Au bénéfice de ces observations la rapporteure conclut au rejet de la proposition de résolution n° 2547.

TRAVAUX DE LA COMMISSION

La commission des affaires culturelles, familiales et sociales a examiné la proposition de résolution au cours de sa séance du mercredi 4 octobre 2000.

Un débat a suivi l'exposé de la rapporteure.

Mme Roselyne Bachelot-Narquin a indiqué que, dans un premier temps, elle avait assimilé le harcèlement moral au harcèlement sexuel mais il lui était vite apparu qu'il s'agissait d'un problème plus large. Les personnes des deux sexes sont concernées, les salariés du secteur public comme du secteur privé et toutes les catégories de salariés. Ainsi, vis-à-vis des cadres, le harcèlement est parfois devenu une technique de management. Il ne se limite pas non plus aux pressions exercées sur un salarié pour le pousser à démissionner.

Sur la nécessité de légiférer, les avis sont très partagés, la CGC par exemple considérant qu'il suffit de s'appuyer sur la jurisprudence. Le contenu d'une législation reste également à déterminer, en particulier la définition même du harcèlement moral.

Ce sont toutes ces questions dont la commission doit se saisir sans attendre, si la création d'une commission d'enquête n'était pas décidée.
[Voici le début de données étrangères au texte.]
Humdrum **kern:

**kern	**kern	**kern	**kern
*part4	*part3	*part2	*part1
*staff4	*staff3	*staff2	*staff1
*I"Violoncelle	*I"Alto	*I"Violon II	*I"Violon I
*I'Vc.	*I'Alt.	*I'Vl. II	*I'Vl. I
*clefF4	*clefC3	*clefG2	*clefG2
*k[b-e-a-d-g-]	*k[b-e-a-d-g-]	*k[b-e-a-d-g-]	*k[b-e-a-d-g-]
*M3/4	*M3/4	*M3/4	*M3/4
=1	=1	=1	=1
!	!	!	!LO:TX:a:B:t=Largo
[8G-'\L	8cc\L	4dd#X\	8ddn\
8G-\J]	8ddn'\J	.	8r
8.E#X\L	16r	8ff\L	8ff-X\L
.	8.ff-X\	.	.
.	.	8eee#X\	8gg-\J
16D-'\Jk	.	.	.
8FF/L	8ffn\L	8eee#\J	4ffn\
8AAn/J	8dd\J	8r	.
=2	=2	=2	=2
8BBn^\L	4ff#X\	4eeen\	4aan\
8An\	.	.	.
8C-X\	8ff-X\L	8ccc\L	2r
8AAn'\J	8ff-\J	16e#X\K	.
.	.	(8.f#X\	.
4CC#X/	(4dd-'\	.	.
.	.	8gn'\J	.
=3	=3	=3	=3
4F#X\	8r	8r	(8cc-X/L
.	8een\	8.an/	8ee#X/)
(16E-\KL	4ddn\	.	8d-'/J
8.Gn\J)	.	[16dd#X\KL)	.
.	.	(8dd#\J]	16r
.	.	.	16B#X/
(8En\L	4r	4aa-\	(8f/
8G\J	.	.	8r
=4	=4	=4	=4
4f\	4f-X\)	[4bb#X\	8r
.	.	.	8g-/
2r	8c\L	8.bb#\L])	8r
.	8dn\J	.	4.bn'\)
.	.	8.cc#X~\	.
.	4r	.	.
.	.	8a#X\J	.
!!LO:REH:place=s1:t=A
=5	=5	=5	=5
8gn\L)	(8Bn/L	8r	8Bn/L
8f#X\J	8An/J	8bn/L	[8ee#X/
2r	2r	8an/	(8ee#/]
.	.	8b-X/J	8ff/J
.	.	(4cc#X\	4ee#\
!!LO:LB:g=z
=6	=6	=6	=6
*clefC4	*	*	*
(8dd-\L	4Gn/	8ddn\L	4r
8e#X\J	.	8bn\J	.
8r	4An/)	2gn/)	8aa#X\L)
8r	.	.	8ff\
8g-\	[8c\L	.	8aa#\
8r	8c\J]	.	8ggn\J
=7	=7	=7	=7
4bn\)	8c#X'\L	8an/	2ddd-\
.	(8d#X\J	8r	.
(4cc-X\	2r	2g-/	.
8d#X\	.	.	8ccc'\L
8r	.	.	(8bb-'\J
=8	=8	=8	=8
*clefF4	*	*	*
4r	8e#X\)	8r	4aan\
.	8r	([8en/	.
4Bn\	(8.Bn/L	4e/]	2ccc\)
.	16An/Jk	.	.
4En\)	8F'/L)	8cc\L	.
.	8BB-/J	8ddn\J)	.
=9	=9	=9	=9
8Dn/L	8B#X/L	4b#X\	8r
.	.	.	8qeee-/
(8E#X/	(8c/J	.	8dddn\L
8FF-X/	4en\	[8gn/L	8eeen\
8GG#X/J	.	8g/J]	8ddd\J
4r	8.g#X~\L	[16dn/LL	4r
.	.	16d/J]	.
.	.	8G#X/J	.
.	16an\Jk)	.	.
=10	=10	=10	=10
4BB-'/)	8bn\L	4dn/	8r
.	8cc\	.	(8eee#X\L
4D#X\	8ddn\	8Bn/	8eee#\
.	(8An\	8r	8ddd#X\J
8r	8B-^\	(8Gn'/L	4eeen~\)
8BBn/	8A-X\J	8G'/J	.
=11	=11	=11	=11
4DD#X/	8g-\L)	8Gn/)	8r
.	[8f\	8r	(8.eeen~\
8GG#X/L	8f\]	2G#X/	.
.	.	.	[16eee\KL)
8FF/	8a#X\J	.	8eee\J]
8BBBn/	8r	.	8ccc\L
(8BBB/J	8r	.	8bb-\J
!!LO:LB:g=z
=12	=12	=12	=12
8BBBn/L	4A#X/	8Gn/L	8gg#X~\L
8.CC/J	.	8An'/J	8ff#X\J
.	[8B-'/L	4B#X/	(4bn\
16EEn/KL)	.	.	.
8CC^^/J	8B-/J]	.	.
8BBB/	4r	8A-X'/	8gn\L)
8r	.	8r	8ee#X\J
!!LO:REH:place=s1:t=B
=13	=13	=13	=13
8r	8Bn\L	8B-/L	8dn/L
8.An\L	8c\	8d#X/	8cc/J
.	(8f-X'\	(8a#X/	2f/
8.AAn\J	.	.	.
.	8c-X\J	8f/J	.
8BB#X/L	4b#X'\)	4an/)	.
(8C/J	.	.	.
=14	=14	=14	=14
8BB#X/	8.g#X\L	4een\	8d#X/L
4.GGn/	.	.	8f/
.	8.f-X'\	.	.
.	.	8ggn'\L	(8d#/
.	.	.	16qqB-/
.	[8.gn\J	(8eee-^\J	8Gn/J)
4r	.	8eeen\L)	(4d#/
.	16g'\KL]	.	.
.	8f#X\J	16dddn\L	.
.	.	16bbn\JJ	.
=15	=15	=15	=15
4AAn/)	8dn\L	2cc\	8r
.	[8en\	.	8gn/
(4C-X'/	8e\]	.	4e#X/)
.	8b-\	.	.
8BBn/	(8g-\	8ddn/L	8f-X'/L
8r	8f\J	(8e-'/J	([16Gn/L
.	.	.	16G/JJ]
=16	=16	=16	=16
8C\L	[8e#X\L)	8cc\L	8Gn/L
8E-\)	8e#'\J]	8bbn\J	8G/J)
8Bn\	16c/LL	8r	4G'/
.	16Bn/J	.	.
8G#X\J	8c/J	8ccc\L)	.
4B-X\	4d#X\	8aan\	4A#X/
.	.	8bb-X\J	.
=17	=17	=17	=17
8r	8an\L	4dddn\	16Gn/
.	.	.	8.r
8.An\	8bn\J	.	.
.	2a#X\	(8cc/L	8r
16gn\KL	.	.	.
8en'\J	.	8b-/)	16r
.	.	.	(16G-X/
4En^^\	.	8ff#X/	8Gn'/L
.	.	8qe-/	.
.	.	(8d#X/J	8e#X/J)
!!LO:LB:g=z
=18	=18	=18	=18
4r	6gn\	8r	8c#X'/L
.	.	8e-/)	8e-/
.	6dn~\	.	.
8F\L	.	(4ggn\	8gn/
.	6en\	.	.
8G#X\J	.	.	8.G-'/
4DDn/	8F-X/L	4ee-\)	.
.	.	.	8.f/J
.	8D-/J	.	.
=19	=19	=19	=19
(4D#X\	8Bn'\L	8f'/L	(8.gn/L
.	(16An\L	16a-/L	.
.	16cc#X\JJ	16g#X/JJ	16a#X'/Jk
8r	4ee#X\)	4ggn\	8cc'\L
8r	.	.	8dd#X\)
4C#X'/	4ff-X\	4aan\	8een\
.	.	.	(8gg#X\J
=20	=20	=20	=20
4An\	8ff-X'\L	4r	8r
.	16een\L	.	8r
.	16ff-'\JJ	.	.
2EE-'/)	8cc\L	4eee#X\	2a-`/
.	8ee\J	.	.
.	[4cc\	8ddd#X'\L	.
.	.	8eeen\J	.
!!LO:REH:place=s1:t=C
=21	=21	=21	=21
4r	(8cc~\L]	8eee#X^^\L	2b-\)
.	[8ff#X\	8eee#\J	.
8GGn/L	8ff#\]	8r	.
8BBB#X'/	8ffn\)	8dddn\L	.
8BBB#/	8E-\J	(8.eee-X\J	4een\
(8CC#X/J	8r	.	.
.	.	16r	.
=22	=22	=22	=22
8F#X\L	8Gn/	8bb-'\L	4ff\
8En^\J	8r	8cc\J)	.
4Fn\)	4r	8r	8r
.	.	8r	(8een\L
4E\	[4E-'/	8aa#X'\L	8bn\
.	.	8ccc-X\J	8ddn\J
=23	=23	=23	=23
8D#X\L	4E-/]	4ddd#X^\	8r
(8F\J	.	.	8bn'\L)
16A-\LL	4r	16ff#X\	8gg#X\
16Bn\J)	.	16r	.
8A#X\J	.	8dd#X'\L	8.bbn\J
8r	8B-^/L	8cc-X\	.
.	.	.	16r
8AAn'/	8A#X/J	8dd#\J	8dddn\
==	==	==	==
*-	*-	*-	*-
M. Maxime Gremetz a rappelé les travaux conduits par Georges Hage qui ont suscité un courrier abondant et mis en évidence un développement inquiétant des pratiques de harcèlement. Seule une commission d'enquête aurait une efficacité suffisante. Ce serait aussi un message fort envoyé immédiatement à l'opinion.

M. Georges Colombier a indiqué qu'il était favorable à la création d'une commission d'enquête afin que les entreprises sachent que ces pratiques font l'objet de l'attention du législateur.

M. Denis Jacquat a signifié l'accord de principe de son groupe avec la création d'une commission d'enquête.

Le président Jean Le Garrec a indiqué qu'il partageait sur le fond les préoccupations exprimées. Le Parlement ne doit cependant pas recourir de façon incessante à la création de commissions d'enquête dont l'effet d'affichage est certain mais qui ne mobilisent en réalité qu'un petit nombre des trente membres les composant habituellement.

La commission des affaires culturelles a la possibilité de mettre en place, rapidement et sans formalités, une mission d'information. La question du harcèlement moral relève totalement de sa compétence. Il est logique qu'elle se saisisse elle-même de ce dossier au lieu de le renvoyer à un organe créé de toutes pièces, ne serait-ce que pour veiller elle-même à la traduction, dans les textes législatifs, des conclusions de ses travaux.

Mme Roselyne Bachelot-Narquin s'est réjouie de l'intérêt suscité au sein de la commission par la question du harcèlement moral. Elle a regretté le rejet de la demande de création d'une commission d'enquête, le caractère symbolique d'une telle commission lui semblant adapté à l'importance du sujet. A défaut, la création d'une mission d'information serait indispensable et dans les plus brefs délais.

Le président Jean Le Garrec a indiqué qu'il proposerait au bureau de la commission la mise en place rapide de cette mission d'information et l'organisation par celle-ci d'auditions publiques, qui montreront à l'opinion que la commission s'est emparée du problème.

Conformément aux conclusions de la rapporteure, la commission a rejeté la proposition de résolution.